Fiche du document numéro 29622

Num
29622
Date
Mardi 15 février 2022
Amj
Taille
70771
Sur titre
Rwanda
Titre
La justice clôt le dossier de l’attentat contre le président Habyarimana
Sous titre
Près de trois décennies de polémiques se terminent sur un non-lieu
Source
Type
Article de journal
Langue
FR
Citation
L’attentat contre le président Habyarimana marqua le début du génocide des Tutsis, qui fit un million de morts selon Kigali, 800.000 selon les Nations unies. AFP.
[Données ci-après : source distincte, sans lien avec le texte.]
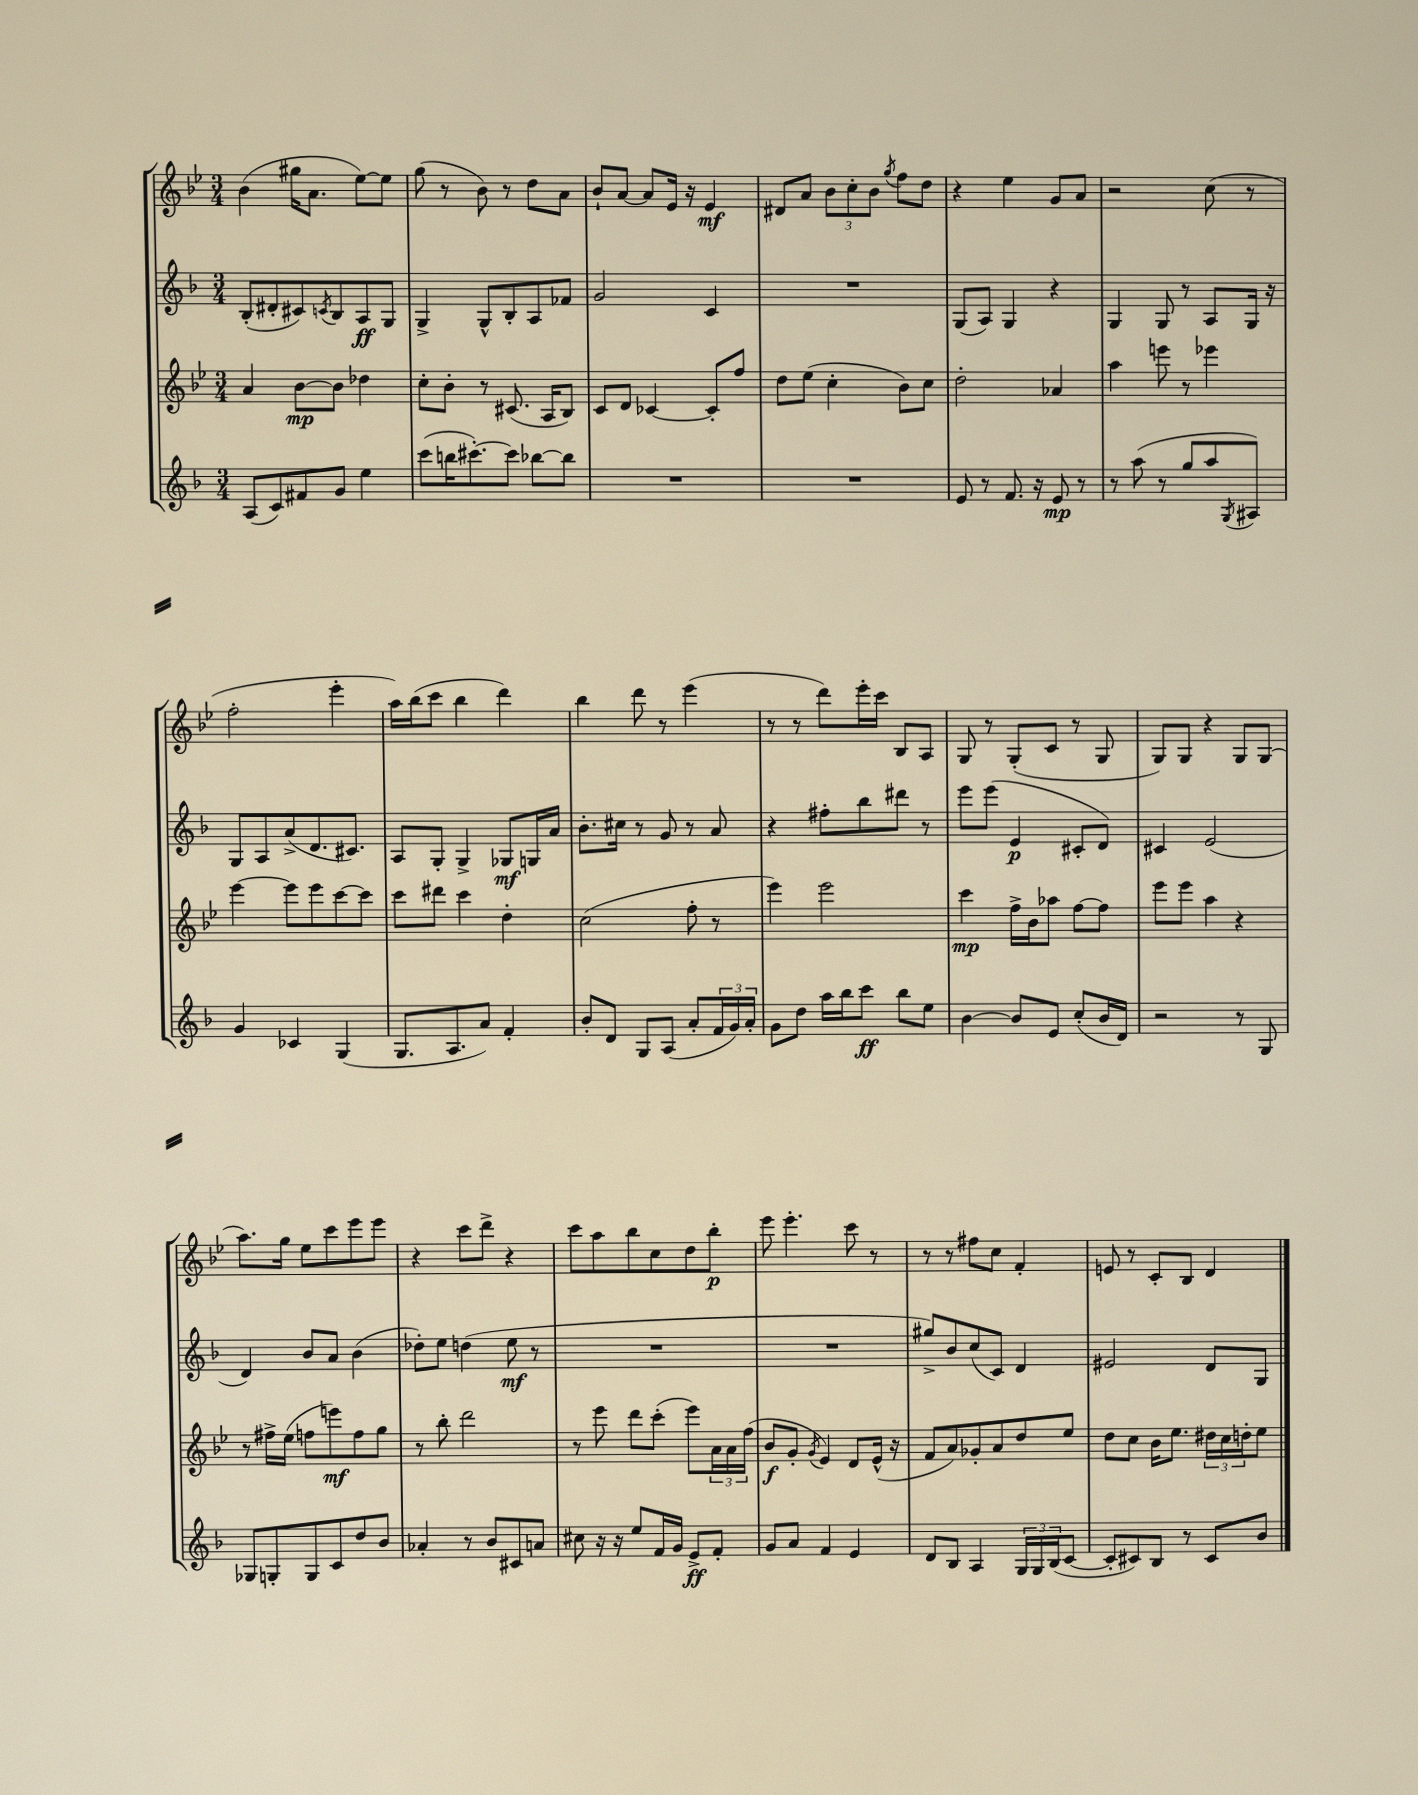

**kern	**kern	**kern	**kern
*staff4	*staff3	*staff2	*staff1
*clefG2	*clefG2	*clefG2	*clefG2
*k[b-]	*k[b-e-]	*k[b-]	*k[b-e-]
*M3/4	*M3/4	*M3/4	*M3/4
(8A	4a	(8B-'	(4b-
8c)	.	8d#'	.
8f#	[8b-	8c#)	16gg#
.	.	.	8.a
.	.	8qc	.
8g	8b-]	8B-	.
4ee	4dd-	8A	[8ee-)
.	.	8G	8ee-]
=	=	=	=
(8ccc	8cc'	4G^	(8gg
16bb	8b-'	.	8r
[8.ccc#')	.	.	.
.	8r	8G^^	8b-)
8ccc#]	(8.c#	8B-'	8r
[8bb-	.	8A	8dd
.	16A	.	.
8bb-]	8B-)	8f-	8a
=	=	=	=
2.r	8c	2g	8b-`
.	8d	.	[8a
.	[4c-	.	8a]
.	.	.	16e-
.	.	.	16r
.	8c-']	4c	4e-
.	8ff	.	.
=	=	=	=
2.r	8dd	2.r	8d#
.	(8ee-	.	8a
.	4cc'	.	12b-
.	.	.	12cc'
.	.	.	12b-
.	.	.	8qgg
.	8b-)	.	8ff
.	8cc	.	8dd
=	=	=	=
8e	2dd'	(8G	4r
8r	.	8A)	.
8.f	.	4G	4ee-
16r	.	.	.
8e	4a-	4r	8g
8r	.	.	8a
=	=	=	=
8r	4aa	4G	2r
(8aa	.	.	.
8r	8eee	8G	.
8gg	8r	8r	.
8aa	4eee-	8A	(8cc
8qG	.	.	.
8A#)	.	16G	8r
.	.	16r	.
=	=	=	=
4g	[4eee-	8G	2ff'
.	.	8A	.
4c-	8eee-]	(8a^	.
.	8eee-	8.d	.
(4G	[8ccc	.	4eee-'
.	.	8.c#)	.
.	8ccc]	.	.
=	=	=	=
8.G	8ccc	8A	16aa)
.	.	.	(16bb-
.	8ddd#	8G'	8ccc
8.A	.	.	.
.	4ccc	4G^	4bb-
8a)	.	.	.
4f'	4dd'	8G-	4ddd)
.	.	16G	.
.	.	16a	.
=	=	=	=
8b-'	(2cc	8.b-'	4bb-
8d	.	.	.
.	.	16cc#	.
8G	.	8r	8ddd
(8A	.	8g	8r
8a'	8ff'	8r	(4eee-
24f	8r	8a	.
24g)	.	.	.
24a'	.	.	.
=	=	=	=
8g	4eee-)	4r	8r
8dd	.	.	8r
16aa	2eee-	8ff#'	8ddd)
16bb-	.	.	.
8ccc	.	8bb-	16eee-'
.	.	.	16ccc
8bb-	.	8ddd#	8B-
8ee	.	8r	8A
=	=	=	=
[4b-	4ccc	8eee	8G
.	.	(8eee	8r
8b-]	16ff^	4e	(8G'
.	16b-	.	.
8e	8aa-	.	8c
(8cc'	[8ff	8c#'	8r
16b-	8ff]	8d)	8G
16d)	.	.	.
=	=	=	=
2r	8eee-	4c#	8G)
.	8eee-	.	8G
.	4aa	(2e	4r
8r	4r	.	8G
8G	.	.	(8G
=	=	=	=
8G-	8r	4d)	8.aa)
8G'	16ff#^	.	.
.	(16ee-	.	16gg
8G	8ff	8b-	8ee-
8c	8eee)	8a	8ccc
8dd	8ff	(4b-	8eee-
8b-	8gg	.	8eee-
=	=	=	=
4a-'	8r	8dd-')	4r
.	8bb-'	8ee	.
8r	2ddd	(4dd	8ccc
8b-	.	.	8ddd^
8c#	.	8ee	4r
8a	.	8r	.
=	=	=	=
8cc#	8r	2.r	8ccc
16r	8eee-	.	8aa
16r	.	.	.
8ee	8ddd	.	8bb-
16f	(8ccc'	.	8cc
16g	.	.	.
8e^	8eee-)	.	8dd
8f'	24a	.	8bb-'
.	24a	.	.
.	(24ff	.	.
=	=	=	=
8g	8b-	2.r	8eee-
8a	8g'	.	4.eee-'
.	8qg	.	.
4f	4e-)	.	.
4e	8d	.	8ccc
.	(16e-^^	.	8r
.	16r	.	.
=	=	=	=
8d	8f	8gg#^)	8r
8B-	8a)	8b-	8r
4A	8g-'	(8cc	8ff#
.	8a	8c)	8cc
24G	8dd	4d	4f'
24G	.	.	.
(24B-	.	.	.
[8c	8ee-	.	.
=	=	=	=
8c']	8dd	2e#	8e
8c#)	8cc	.	8r
8B-	16b-	.	8c'
.	8.ee-	.	.
8r	.	.	8B-
8c#	24dd#	8d	4d
.	24cc	.	.
.	24dd'	.	.
8b-	8ee-	8G	.
==	==	==	==
*-	*-	*-	*-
C’est la fin d’un suspense – judiciaire – qui aura duré 28 ans : à Paris, la Cour de cassation a définitivement validé le non-lieu prononcé en 2018 par des juges d’instruction parisiens, rejetant les pourvois déposés par les familles des victimes de l’attentat contre l’avion du président Juvénal Habyarimana. En 2020 déjà, la cour d’appel de Paris avait confirmé l’abandon des poursuites contre plusieurs membres de l’entourage du président rwandais Paul Kagame et, cette fois, la décision de la Cour de cassation clôt définitivement le débat.
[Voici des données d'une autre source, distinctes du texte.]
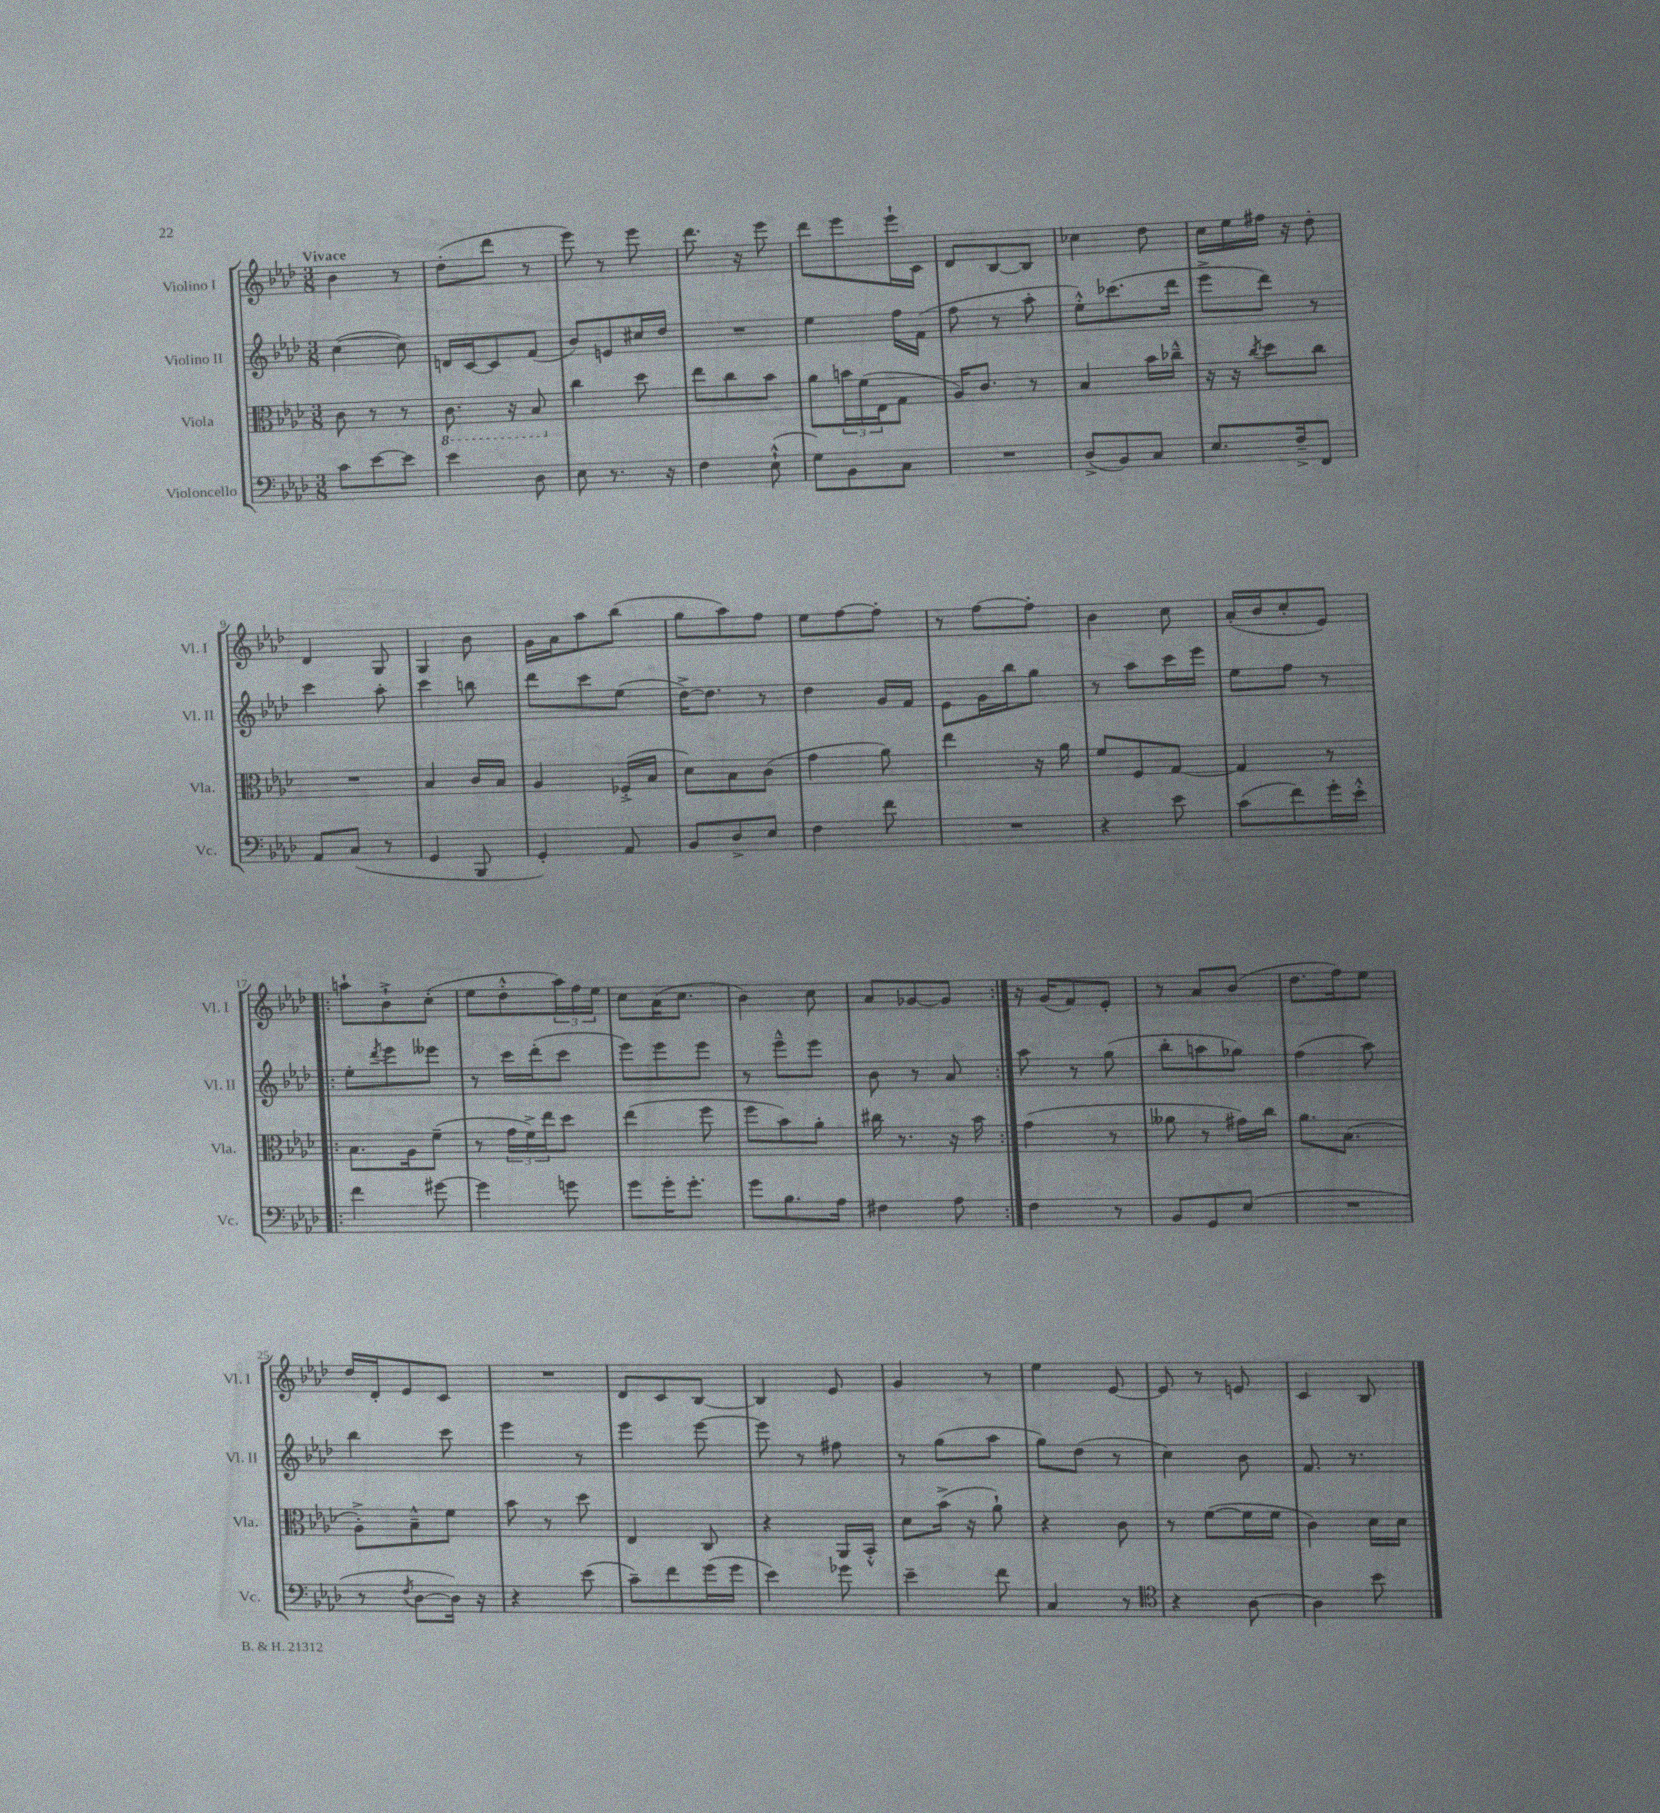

**kern	**kern	**kern	**kern
*staff4	*staff3	*staff2	*staff1
*clefF4	*clefC3	*clefG2	*clefG2
*k[b-e-a-d-]	*k[b-e-a-d-]	*k[b-e-a-d-]	*k[b-e-a-d-]
*M3/8	*M3/8	*M3/8	*M3/8
8c	8c	([4cc	4b-
[8e-	8r	.	.
8e-]	8r	8cc])	8r
=	=	=	=
4e-	8.C	16d	(8dd-'
.	.	[16c	.
.	.	8c]	8ddd-
.	16r	.	.
8D-	8BB-	(8f	8r
=	=	=	=
8E-	4cc	8b-)	8eee-)
8.r	.	8e	8r
.	8dd-	16cc#	8eee-
16r	.	16dd-	.
=	=	=	=
4F	8ee-	4.r	8.ddd-
.	8cc	.	.
.	.	.	16r
(8E-`^^	8b-	.	8eee-
=	=	=	=
8G)	8a-	4ee-	8ddd-
8BB-	24b	.	8eee-
.	(24f	.	.
.	24E-	.	.
8C	8G	16ff	16eee-`
.	.	(16f	16c
=	=	=	=
4.r	16A-)	8ff	8d-
.	8.c	.	.
.	.	8r	[8B-
.	8r	8aa-'	8B-]
=	=	=	=
(8D-^	4B-	8ee-'^^)	4cc-
8BB-)	.	(8.ccc-	.
8C	16b-	.	8dd-
.	16cc-~^^	16ddd-	.
=	=	=	=
8.E-	16r	8eee-^	16cc
.	16r	.	16ee-
.	8qcc	.	.
.	8dd-	8ddd-)	16ff#
16F~^	.	.	16r
8FF	8cc	8r	8dd-'
=	=	=	=
8AA-	4.r	4ccc	4d-
(8C	.	.	.
8r	.	8aa-'	8G
=	=	=	=
4GG	4B-	4ccc	4G
8BBB-	16c	8bb	8b-
.	16B-	.	.
=	=	=	=
4GG')	4A-	8ddd-	16g
.	.	.	16a-
.	.	8ccc	8aa-
8AA-	(16F-'^	(8ee-	(8bb-
.	16B-	.	.
=	=	=	=
8BB-	8d-)	[16dd-^)	8gg
.	.	8.dd-]	.
8D-^	8B-	.	8aa-)
8E-	(8c	8r	8ff
=	=	=	=
4F	4g	4dd-	8ee-
.	.	.	[8ff
8f	8a-)	16g	8ff']
.	.	16f	.
=	=	=	=
4.r	4ee-	8e-	8r
.	.	16g	[8ff
.	.	16bb-	.
.	16r	8gg	8ff']
.	16a-	.	.
=	=	=	=
4r	8f	8r	4b-
.	8F	8aa-	.
8e-	[8G	16ccc	8cc
.	.	16eee-	.
=	=	=	=
(8c	4G]	8ee-	(16a-'
.	.	.	16b-
8f)	.	8ff	8cc'
16g'	8r	8r	8e-)
16e-'^^	.	.	.
=!|:	=!|:	=!|:	=!|:
4f	8.B-	8ee-'	8aa`
.	.	8qddd-	.
.	.	8eee-	8b-`^
.	16A-	.	.
[8g#	(8f~	8eee--	(8cc'
=	=	=	=
4g#]	8r	8r	8ee-
.	24g	16ccc	8dd-'^^
.	24f^)	.	.
.	.	(16ddd-'	.
.	24ee-	.	.
8g	8dd-	8ccc	24aa-)
.	.	.	24ff
.	.	.	24ee-
=	=	=	=
8g	(4ee-	8eee-)	8cc
16g'	.	8eee-	(16a-
8.g'	.	.	8.cc
.	8ff	8eee-	.
=	=	=	=
8g	8ff	8r	4b-)
8.B-	8b-)	8eee-~^^	.
.	8a-'	8eee-	8cc
16A-	.	.	.
=	=	=	=
4F#	16cc#	8b-	8a-
.	8.r	.	.
.	.	8r	[8g-
8A-	16r	8a-	8g-]
.	16b-	.	.
=:|!	=:|!	=:|!	=:|!
4F	(4g	8aa-	16r
.	.	.	(16g
.	.	8r	8f)
8r	8r	(8gg	8e-'
=	=	=	=
8BB-	8a--	8bb-'	8r
8GG	8r	8aa	8a-
(8E-	16g#)	8gg-)	(8b-
.	16cc	.	.
=	=	=	=
4.r	8.a-	(4ff	8.dd-
.	(8.B-	.	16ff)
.	.	8aa-)	8ee-
=	=	=	=
8r	8A-'^)	4bb-	16dd-
.	.	.	16d-'
8qF	.	.	.
[8D-	8B-~^^	.	8e-
16D-])	8f	8ccc	8c
16r	.	.	.
=	=	=	=
4r	8b-	4eee-	4.r
.	8r	.	.
(8e-	8dd-	8r	.
=	=	=	=
8c~)	4E-	4eee-	8d-
8f	.	.	8c
(16g	8C	[8eee-	[8B-
16g	.	.	.
=	=	=	=
4e-)	4r	8eee-]	4B-]
.	.	8r	.
8g-	16AA-	8ff#	8e-
.	16BB-'^^	.	.
=	=	=	=
4e-~	8d-	8r	4g
.	(16b-^	(8gg	.
.	16r	.	.
8f	8a-`)	8aa-	8r
=	=	=	=
4C	4r	8gg)	4ee-
.	.	(8dd-	.
8r	8c	8r	[8e-
=	=	=	=
*clefC4	*	*	*
4r	8r	4cc)	8e-]
.	([8f	.	8r
[8A-	16f]	8b-	8e
.	16f	.	.
=	=	=	=
4A-]	4c)	8.f	4c
.	.	8.r	.
8b-	16d-	.	8B-
.	16d-	.	.
==	==	==	==
*-	*-	*-	*-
Cette saga judiciaire a empoisonné les relations entre la France et le Rwanda durant un quart de siècle, mais surtout elle a entretenu le doute et la suspicion à propos d’un événement considéré comme l’élément déclencheur du génocide des Tutsis, qui fit un million de morts selon Kigali, 800.000 selon les Nations unies.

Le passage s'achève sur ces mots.